The energy giant said 900,000 customers on its default tariff (a third of its customer base) will see an average increase of 3.7% on dual fuel bills from 8 October.

For those who pay by direct debit, annual bills will rise from £1,211 to £1,257, but for those who pay by quarterly credit, they will see bills rise to £1,357 from £1,311.

This is the second time ScottishPower has hiked bills, after last raising them by an average of £63 in April this year.

It said the move comes as wholesale energy costs have risen by 23% for electricity and 25% for gas since April.

Neil Clitheroe, CEO retail, said: “We have seen significant increases in wholesale energy costs since April, and like others in the industry, this means that we need to increase our prices.

“More than two-thirds of our customers are on fixed price products or other tariffs not impacted by this price change. Those customers affected by the price change will be contacted and offered the opportunity to move to a fixed price tariff alternative and avoid this increase.”

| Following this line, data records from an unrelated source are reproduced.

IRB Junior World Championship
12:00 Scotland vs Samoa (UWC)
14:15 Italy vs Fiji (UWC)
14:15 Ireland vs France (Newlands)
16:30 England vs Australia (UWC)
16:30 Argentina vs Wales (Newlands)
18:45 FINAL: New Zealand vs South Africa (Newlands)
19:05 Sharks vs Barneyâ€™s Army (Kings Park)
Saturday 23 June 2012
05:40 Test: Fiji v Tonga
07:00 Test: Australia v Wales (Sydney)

‘Could get worse before it gets better’

Stephen Murray, energy expert at MoneySuperMarket, said this is the sixth month in a row when a ‘Big Six’ supplier has announced a price rise.

“Traditionally these rises were always bunched together at the beginning or end of the year, but the changing nature of the wholesale market means the price of energy is going up all the time and suppliers now feel the need to reflect this in their bills.

“With the energy price cap just around the corner, it could well get worse before it gets better for consumers. Ofgem recently gave a clear indication of increasing costs when it lifted the safeguard tariff by £47, so it’s inevitable that even after the price cap is introduced standard tariffs will still be among the most expensive and definitely higher than when the cap was first proposed by the government in May last year.”

Murray added that customers on a standard variable tariff should switch to save £250 annually.

“Don’t wait for prices to go up again – take action today,” he said.